[Records provided]:

+===+

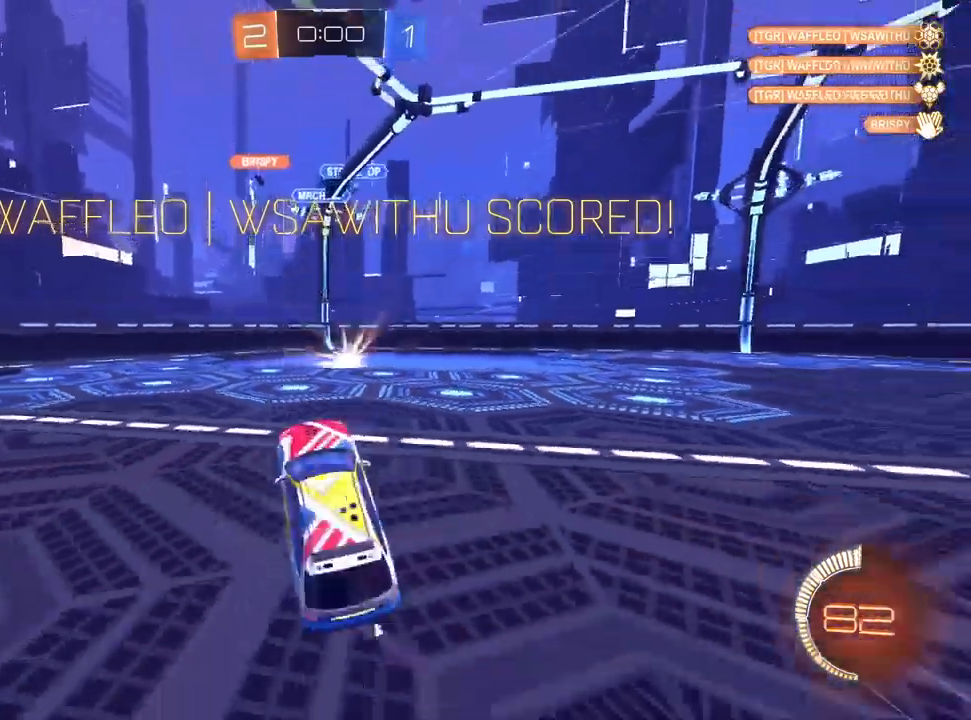
{"dt_ms": 1000, "buttons": ["SQUARE", "L1", "R2"], "left_stick": "up-left", "right_stick": "center", "events": [[50, "CROSS", "up"], [133, "R1", "down"], [200, "TRIANGLE", "down"], [200, "left_stick", "center"], [283, "left_stick", "up"], [317, "TRIANGLE", "up"], [550, "R2", "down"], [667, "R1", "up"], [917, "SQUARE", "down"], [983, "left_stick", "up-left"], [1000, "L1", "down"]]}
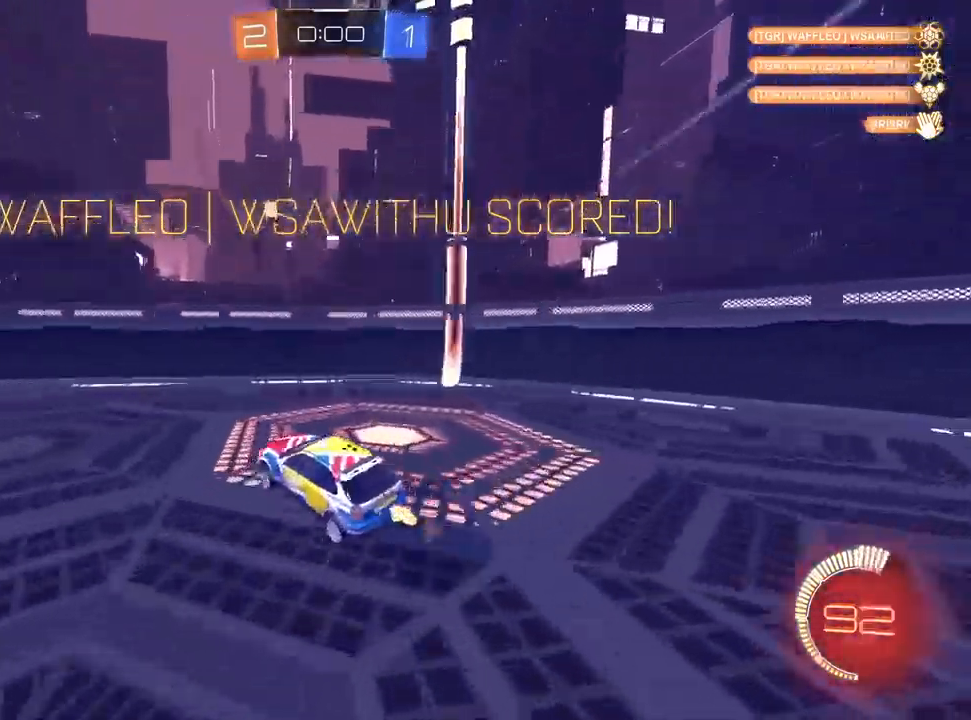
{"dt_ms": 500, "buttons": ["L1", "R2"], "left_stick": "left", "right_stick": "center", "events": [[17, "SQUARE", "up"], [217, "left_stick", "right"], [367, "left_stick", "left"]]}
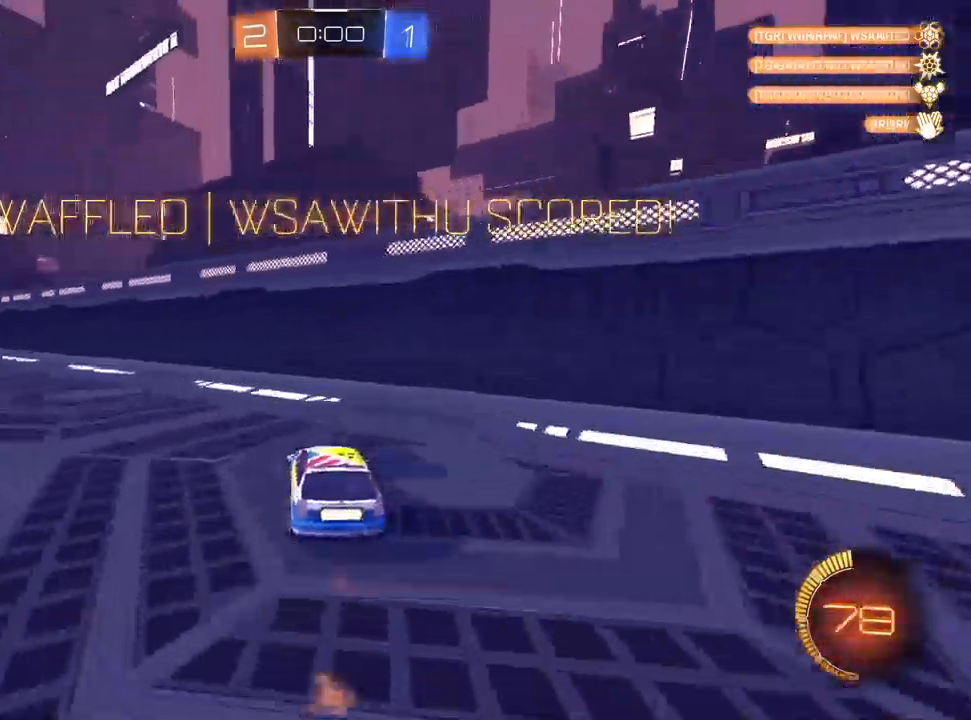
{"dt_ms": 500, "buttons": ["SQUARE", "L1", "R2"], "left_stick": "down-left", "right_stick": "center", "events": [[17, "CROSS", "down"], [100, "CROSS", "up"], [150, "CROSS", "down"], [217, "left_stick", "down"], [250, "CROSS", "up"], [350, "left_stick", "down-left"], [367, "SQUARE", "down"]]}
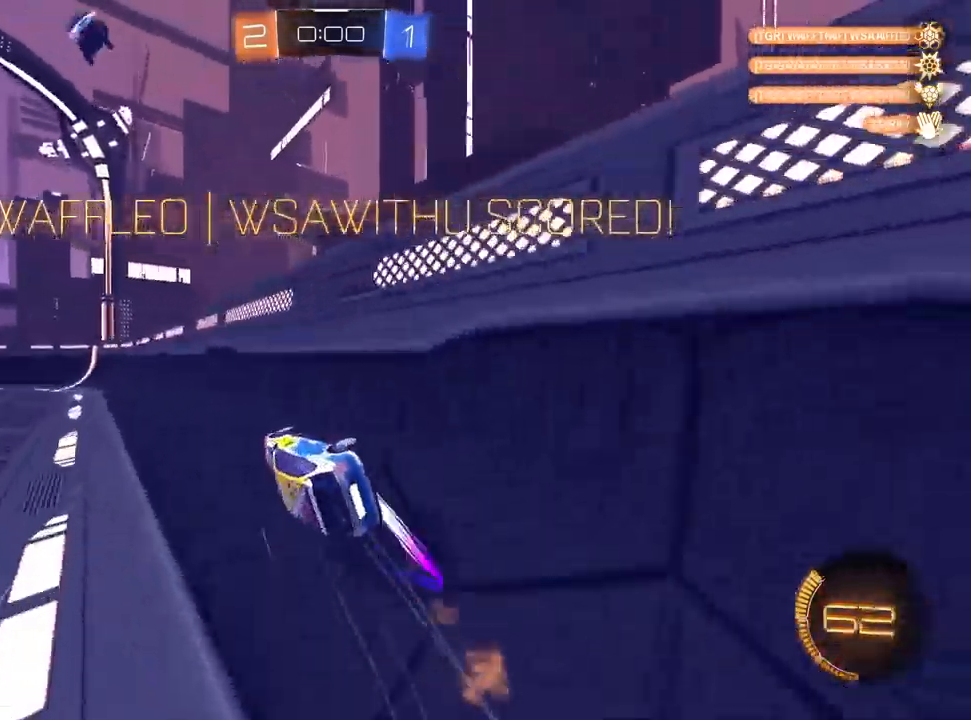
{"dt_ms": 500, "buttons": [], "left_stick": "center", "right_stick": "center", "events": [[83, "SQUARE", "up"], [133, "left_stick", "down-right"], [167, "R2", "up"], [183, "left_stick", "center"], [267, "left_stick", "up-left"], [283, "CROSS", "down"], [350, "CROSS", "up"], [400, "CROSS", "down"], [400, "L1", "up"], [467, "left_stick", "center"], [500, "CROSS", "up"]]}
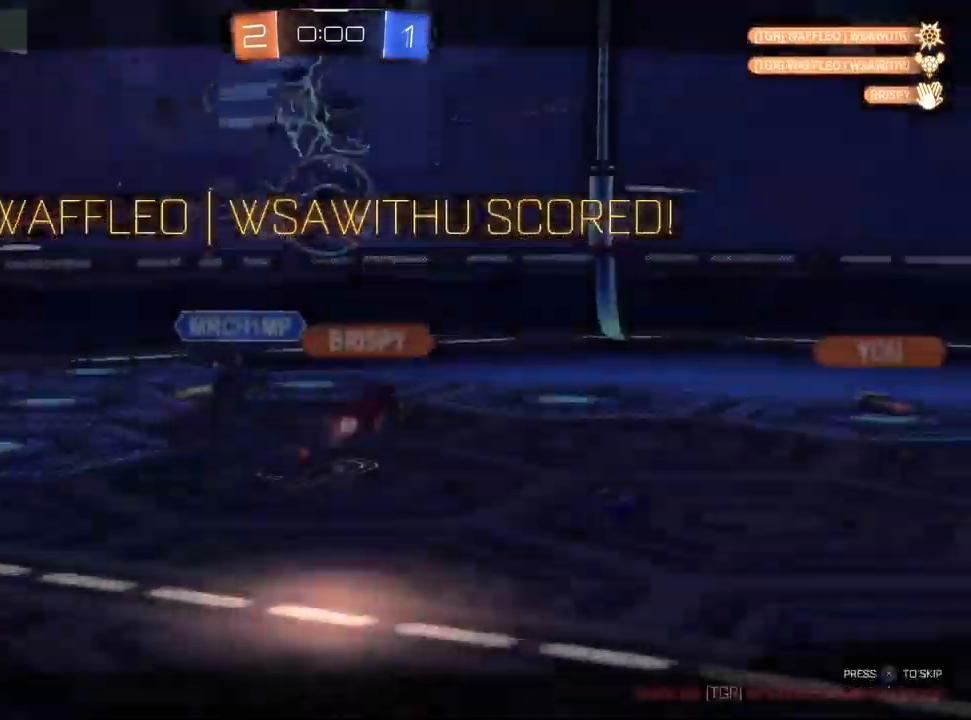
{"dt_ms": 500, "buttons": ["CROSS", "CIRCLE"], "left_stick": "center", "right_stick": "center", "events": [[467, "CIRCLE", "down"], [483, "CROSS", "down"]]}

+===+

[Problem statement]: A faithful, complete copy of the records above is required, one that contains no pictures.

[Response to this exercise]:
{"dt_ms": 1000, "buttons": ["SQUARE", "L1", "R2"], "left_stick": "up-left", "right_stick": "center", "events": [[50, "CROSS", "up"], [133, "R1", "down"], [200, "TRIANGLE", "down"], [200, "left_stick", "center"], [283, "left_stick", "up"], [317, "TRIANGLE", "up"], [550, "R2", "down"], [667, "R1", "up"], [917, "SQUARE", "down"], [983, "left_stick", "up-left"], [1000, "L1", "down"]]}
{"dt_ms": 500, "buttons": ["L1", "R2"], "left_stick": "left", "right_stick": "center", "events": [[17, "SQUARE", "up"], [217, "left_stick", "right"], [367, "left_stick", "left"]]}
{"dt_ms": 500, "buttons": ["SQUARE", "L1", "R2"], "left_stick": "down-left", "right_stick": "center", "events": [[17, "CROSS", "down"], [100, "CROSS", "up"], [150, "CROSS", "down"], [217, "left_stick", "down"], [250, "CROSS", "up"], [350, "left_stick", "down-left"], [367, "SQUARE", "down"]]}
{"dt_ms": 500, "buttons": [], "left_stick": "center", "right_stick": "center", "events": [[83, "SQUARE", "up"], [133, "left_stick", "down-right"], [167, "R2", "up"], [183, "left_stick", "center"], [267, "left_stick", "up-left"], [283, "CROSS", "down"], [350, "CROSS", "up"], [400, "CROSS", "down"], [400, "L1", "up"], [467, "left_stick", "center"], [500, "CROSS", "up"]]}
{"dt_ms": 500, "buttons": ["CROSS", "CIRCLE"], "left_stick": "center", "right_stick": "center", "events": [[467, "CIRCLE", "down"], [483, "CROSS", "down"]]}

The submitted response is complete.